Directions for this task =
Copy out each of the following rows word for word, keeping every field and value unchanged.
━━━━━ Records provided
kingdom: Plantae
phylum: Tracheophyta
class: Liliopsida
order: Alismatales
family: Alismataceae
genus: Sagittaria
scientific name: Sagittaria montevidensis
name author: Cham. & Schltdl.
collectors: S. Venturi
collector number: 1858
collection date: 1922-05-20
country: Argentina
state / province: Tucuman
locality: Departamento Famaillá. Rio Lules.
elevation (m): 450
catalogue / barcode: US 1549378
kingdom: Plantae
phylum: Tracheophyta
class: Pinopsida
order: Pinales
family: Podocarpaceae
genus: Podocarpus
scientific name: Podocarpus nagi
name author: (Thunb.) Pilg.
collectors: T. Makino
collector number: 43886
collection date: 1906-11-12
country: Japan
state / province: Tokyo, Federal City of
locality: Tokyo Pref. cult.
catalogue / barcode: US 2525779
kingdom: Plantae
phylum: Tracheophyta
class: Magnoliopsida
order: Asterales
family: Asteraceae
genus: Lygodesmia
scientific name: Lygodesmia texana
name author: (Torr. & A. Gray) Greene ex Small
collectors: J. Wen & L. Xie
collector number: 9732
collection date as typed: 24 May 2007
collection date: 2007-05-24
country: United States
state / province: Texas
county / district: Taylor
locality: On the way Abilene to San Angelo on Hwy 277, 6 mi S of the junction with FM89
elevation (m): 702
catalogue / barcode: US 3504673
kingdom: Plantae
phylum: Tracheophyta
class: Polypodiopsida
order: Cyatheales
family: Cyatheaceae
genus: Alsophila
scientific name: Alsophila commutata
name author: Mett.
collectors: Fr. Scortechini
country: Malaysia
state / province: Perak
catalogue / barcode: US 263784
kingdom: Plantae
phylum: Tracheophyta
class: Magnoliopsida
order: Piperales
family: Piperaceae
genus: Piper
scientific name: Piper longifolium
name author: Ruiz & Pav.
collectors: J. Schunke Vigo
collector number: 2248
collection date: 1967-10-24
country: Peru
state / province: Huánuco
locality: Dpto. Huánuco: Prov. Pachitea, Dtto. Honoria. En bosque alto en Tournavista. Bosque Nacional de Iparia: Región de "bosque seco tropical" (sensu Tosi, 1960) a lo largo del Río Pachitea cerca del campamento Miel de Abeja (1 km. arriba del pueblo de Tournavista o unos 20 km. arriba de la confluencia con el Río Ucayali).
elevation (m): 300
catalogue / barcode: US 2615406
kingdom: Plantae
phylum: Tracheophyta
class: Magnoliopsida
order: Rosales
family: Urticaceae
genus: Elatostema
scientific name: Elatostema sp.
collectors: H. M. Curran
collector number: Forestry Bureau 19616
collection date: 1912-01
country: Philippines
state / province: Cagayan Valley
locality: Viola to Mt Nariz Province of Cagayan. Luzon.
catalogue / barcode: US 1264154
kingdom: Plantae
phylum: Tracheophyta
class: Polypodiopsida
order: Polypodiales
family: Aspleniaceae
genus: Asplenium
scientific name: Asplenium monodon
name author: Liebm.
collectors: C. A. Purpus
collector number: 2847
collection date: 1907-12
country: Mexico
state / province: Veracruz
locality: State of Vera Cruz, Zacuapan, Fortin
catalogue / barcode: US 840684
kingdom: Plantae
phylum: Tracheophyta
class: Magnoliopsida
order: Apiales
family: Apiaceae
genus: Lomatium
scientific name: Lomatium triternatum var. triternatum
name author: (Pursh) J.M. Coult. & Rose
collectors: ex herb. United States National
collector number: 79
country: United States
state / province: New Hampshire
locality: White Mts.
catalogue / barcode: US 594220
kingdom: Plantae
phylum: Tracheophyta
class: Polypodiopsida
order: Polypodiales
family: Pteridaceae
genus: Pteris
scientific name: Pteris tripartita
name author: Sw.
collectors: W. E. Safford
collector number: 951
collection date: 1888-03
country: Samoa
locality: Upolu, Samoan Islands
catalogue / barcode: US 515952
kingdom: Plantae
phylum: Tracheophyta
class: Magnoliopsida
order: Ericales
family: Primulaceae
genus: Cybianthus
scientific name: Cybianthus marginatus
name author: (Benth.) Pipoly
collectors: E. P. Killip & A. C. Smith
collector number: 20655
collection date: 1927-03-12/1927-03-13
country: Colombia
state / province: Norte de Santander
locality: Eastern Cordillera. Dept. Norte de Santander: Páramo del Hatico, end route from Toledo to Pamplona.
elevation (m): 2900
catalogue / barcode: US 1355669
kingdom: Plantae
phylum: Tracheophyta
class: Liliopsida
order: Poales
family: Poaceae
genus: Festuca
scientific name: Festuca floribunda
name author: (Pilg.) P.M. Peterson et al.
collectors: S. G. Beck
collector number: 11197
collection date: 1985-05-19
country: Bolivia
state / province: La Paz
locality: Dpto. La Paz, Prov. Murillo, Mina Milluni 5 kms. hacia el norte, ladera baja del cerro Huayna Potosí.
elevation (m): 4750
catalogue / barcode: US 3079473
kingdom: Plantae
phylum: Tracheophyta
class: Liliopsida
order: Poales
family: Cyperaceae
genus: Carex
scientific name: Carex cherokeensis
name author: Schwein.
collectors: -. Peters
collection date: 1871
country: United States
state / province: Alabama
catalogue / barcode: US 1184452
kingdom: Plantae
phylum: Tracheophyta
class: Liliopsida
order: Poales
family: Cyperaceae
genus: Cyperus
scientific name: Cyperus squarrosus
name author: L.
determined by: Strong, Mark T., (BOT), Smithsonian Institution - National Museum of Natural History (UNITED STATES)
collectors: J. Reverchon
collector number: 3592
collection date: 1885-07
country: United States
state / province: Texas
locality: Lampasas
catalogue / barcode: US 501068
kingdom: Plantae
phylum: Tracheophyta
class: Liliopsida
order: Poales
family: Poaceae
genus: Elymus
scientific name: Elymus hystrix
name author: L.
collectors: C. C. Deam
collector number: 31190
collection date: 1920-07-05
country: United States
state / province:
━━━━━━━━━━
Solved exercise =
kingdom: Plantae
phylum: Tracheophyta
class: Liliopsida
order: Alismatales
family: Alismataceae
genus: Sagittaria
scientific name: Sagittaria montevidensis
name author: Cham. & Schltdl.
collectors: S. Venturi
collector number: 1858
collection date: 1922-05-20
country: Argentina
state / province: Tucuman
locality: Departamento Famaillá. Rio Lules.
elevation (m): 450
catalogue / barcode: US 1549378
kingdom: Plantae
phylum: Tracheophyta
class: Pinopsida
order: Pinales
family: Podocarpaceae
genus: Podocarpus
scientific name: Podocarpus nagi
name author: (Thunb.) Pilg.
collectors: T. Makino
collector number: 43886
collection date: 1906-11-12
country: Japan
state / province: Tokyo, Federal City of
locality: Tokyo Pref. cult.
catalogue / barcode: US 2525779
kingdom: Plantae
phylum: Tracheophyta
class: Magnoliopsida
order: Asterales
family: Asteraceae
genus: Lygodesmia
scientific name: Lygodesmia texana
name author: (Torr. & A. Gray) Greene ex Small
collectors: J. Wen & L. Xie
collector number: 9732
collection date as typed: 24 May 2007
collection date: 2007-05-24
country: United States
state / province: Texas
county / district: Taylor
locality: On the way Abilene to San Angelo on Hwy 277, 6 mi S of the junction with FM89
elevation (m): 702
catalogue / barcode: US 3504673
kingdom: Plantae
phylum: Tracheophyta
class: Polypodiopsida
order: Cyatheales
family: Cyatheaceae
genus: Alsophila
scientific name: Alsophila commutata
name author: Mett.
collectors: Fr. Scortechini
country: Malaysia
state / province: Perak
catalogue / barcode: US 263784
kingdom: Plantae
phylum: Tracheophyta
class: Magnoliopsida
order: Piperales
family: Piperaceae
genus: Piper
scientific name: Piper longifolium
name author: Ruiz & Pav.
collectors: J. Schunke Vigo
collector number: 2248
collection date: 1967-10-24
country: Peru
state / province: Huánuco
locality: Dpto. Huánuco: Prov. Pachitea, Dtto. Honoria. En bosque alto en Tournavista. Bosque Nacional de Iparia: Región de "bosque seco tropical" (sensu Tosi, 1960) a lo largo del Río Pachitea cerca del campamento Miel de Abeja (1 km. arriba del pueblo de Tournavista o unos 20 km. arriba de la confluencia con el Río Ucayali).
elevation (m): 300
catalogue / barcode: US 2615406
kingdom: Plantae
phylum: Tracheophyta
class: Magnoliopsida
order: Rosales
family: Urticaceae
genus: Elatostema
scientific name: Elatostema sp.
collectors: H. M. Curran
collector number: Forestry Bureau 19616
collection date: 1912-01
country: Philippines
state / province: Cagayan Valley
locality: Viola to Mt Nariz Province of Cagayan. Luzon.
catalogue / barcode: US 1264154
kingdom: Plantae
phylum: Tracheophyta
class: Polypodiopsida
order: Polypodiales
family: Aspleniaceae
genus: Asplenium
scientific name: Asplenium monodon
name author: Liebm.
collectors: C. A. Purpus
collector number: 2847
collection date: 1907-12
country: Mexico
state / province: Veracruz
locality: State of Vera Cruz, Zacuapan, Fortin
catalogue / barcode: US 840684
kingdom: Plantae
phylum: Tracheophyta
class: Magnoliopsida
order: Apiales
family: Apiaceae
genus: Lomatium
scientific name: Lomatium triternatum var. triternatum
name author: (Pursh) J.M. Coult. & Rose
collectors: ex herb. United States National
collector number: 79
country: United States
state / province: New Hampshire
locality: White Mts.
catalogue / barcode: US 594220
kingdom: Plantae
phylum: Tracheophyta
class: Polypodiopsida
order: Polypodiales
family: Pteridaceae
genus: Pteris
scientific name: Pteris tripartita
name author: Sw.
collectors: W. E. Safford
collector number: 951
collection date: 1888-03
country: Samoa
locality: Upolu, Samoan Islands
catalogue / barcode: US 515952
kingdom: Plantae
phylum: Tracheophyta
class: Magnoliopsida
order: Ericales
family: Primulaceae
genus: Cybianthus
scientific name: Cybianthus marginatus
name author: (Benth.) Pipoly
collectors: E. P. Killip & A. C. Smith
collector number: 20655
collection date: 1927-03-12/1927-03-13
country: Colombia
state / province: Norte de Santander
locality: Eastern Cordillera. Dept. Norte de Santander: Páramo del Hatico, end route from Toledo to Pamplona.
elevation (m): 2900
catalogue / barcode: US 1355669
kingdom: Plantae
phylum: Tracheophyta
class: Liliopsida
order: Poales
family: Poaceae
genus: Festuca
scientific name: Festuca floribunda
name author: (Pilg.) P.M. Peterson et al.
collectors: S. G. Beck
collector number: 11197
collection date: 1985-05-19
country: Bolivia
state / province: La Paz
locality: Dpto. La Paz, Prov. Murillo, Mina Milluni 5 kms. hacia el norte, ladera baja del cerro Huayna Potosí.
elevation (m): 4750
catalogue / barcode: US 3079473
kingdom: Plantae
phylum: Tracheophyta
class: Liliopsida
order: Poales
family: Cyperaceae
genus: Carex
scientific name: Carex cherokeensis
name author: Schwein.
collectors: -. Peters
collection date: 1871
country: United States
state / province: Alabama
catalogue / barcode: US 1184452
kingdom: Plantae
phylum: Tracheophyta
class: Liliopsida
order: Poales
family: Cyperaceae
genus: Cyperus
scientific name: Cyperus squarrosus
name author: L.
determined by: Strong, Mark T., (BOT), Smithsonian Institution - National Museum of Natural History (UNITED STATES)
collectors: J. Reverchon
collector number: 3592
collection date: 1885-07
country: United States
state / province: Texas
locality: Lampasas
catalogue / barcode: US 501068
kingdom: Plantae
phylum: Tracheophyta
class: Liliopsida
order: Poales
family: Poaceae
genus: Elymus
scientific name: Elymus hystrix
name author: L.
collectors: C. C. Deam
collector number: 31190
collection date: 1920-07-05
country: United States
state / province:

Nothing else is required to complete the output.